I assume FIFO is the default for unsorted collections, and that there is
some sensible default for sorted collections. In later email, I'll propose
making these default choices the only choices -- I see no need to make this
a parameterizable dimension.
.
Collision Policy
The collision policy comes into play when deriving a new container from an existing container, where the derivation-operation arguments propose content that collide with the existing content. A setoid collision occurs between an existing element x and a proposed element y iff x <=> y according to the equivalence function of the existing collection. I'm not sure when a mapoid collision occurs between an existing association k1 => v1 and a proposed association k2 => v2. Is it when k1 <=> k2, or when k1 <=> k2 && !(v1 <=> v2)?
The three collision policies are "multi", "replacing", "unique".
* "multi" simply says collisions aren't a conflict. Put 'em both in the
newly constructed collection.
* "replacing" says that proposed contents are included instead of the
existing contents it collides with.
* "unique" says a collision throws an exception rather than constructing a
new collection. While I generally like the theory behind this kind of error
detection, I don't think it warrants a separate collision policy, so I'll
ignore this case.
- A replacing setoid is a "set"
- A multi setoid is a "multiset" (or "bag", "list", or "queue")
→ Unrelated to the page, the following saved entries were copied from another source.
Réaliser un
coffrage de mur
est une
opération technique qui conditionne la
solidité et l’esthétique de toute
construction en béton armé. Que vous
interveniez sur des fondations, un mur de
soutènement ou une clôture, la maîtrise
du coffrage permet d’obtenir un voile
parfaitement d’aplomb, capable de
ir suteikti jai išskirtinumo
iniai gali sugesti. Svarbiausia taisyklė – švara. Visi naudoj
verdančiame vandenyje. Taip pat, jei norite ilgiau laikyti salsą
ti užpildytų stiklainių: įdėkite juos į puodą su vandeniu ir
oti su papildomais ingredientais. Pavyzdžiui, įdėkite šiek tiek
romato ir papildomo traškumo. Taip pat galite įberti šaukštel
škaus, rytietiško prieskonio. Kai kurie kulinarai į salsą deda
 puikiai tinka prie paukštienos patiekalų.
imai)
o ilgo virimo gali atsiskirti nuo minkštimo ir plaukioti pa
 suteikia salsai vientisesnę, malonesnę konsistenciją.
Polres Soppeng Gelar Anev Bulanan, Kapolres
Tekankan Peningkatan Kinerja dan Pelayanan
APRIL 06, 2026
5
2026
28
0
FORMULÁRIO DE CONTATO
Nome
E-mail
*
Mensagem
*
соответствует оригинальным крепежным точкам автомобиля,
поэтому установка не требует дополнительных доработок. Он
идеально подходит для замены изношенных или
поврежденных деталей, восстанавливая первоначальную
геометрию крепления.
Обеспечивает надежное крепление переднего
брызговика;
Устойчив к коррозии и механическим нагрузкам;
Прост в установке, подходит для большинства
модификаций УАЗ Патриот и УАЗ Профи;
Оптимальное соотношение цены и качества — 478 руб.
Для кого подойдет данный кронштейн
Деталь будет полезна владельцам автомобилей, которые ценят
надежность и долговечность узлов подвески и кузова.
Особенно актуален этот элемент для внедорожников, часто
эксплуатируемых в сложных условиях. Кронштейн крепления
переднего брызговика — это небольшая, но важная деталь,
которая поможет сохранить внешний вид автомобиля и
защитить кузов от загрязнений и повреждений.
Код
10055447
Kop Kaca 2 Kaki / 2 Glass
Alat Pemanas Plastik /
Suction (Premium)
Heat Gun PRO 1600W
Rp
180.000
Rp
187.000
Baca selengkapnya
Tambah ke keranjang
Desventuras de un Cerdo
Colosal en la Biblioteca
- A replacing mapoid is a "map"
- A multi mapoid is a "multimap". Note that the precise semantics of a
multimap depend on the question above. With either answer, both k1 => v1
and k1 => v2 can exist in the same multimap, when v1 and v2 are not
equivalent. What about when they are? In any case, I don't think there's
enough need for a multimap to justify keeping it.
Only Six Survive?
We'd then be left with set, multiset, and map; any of which may be sorted or
FIFO unsorted. If we can indeed boil things down to these 3*2 cases, that
would be a great start. I'll assume this in further email until I hear
otherwise.
Cheers,
--MarkM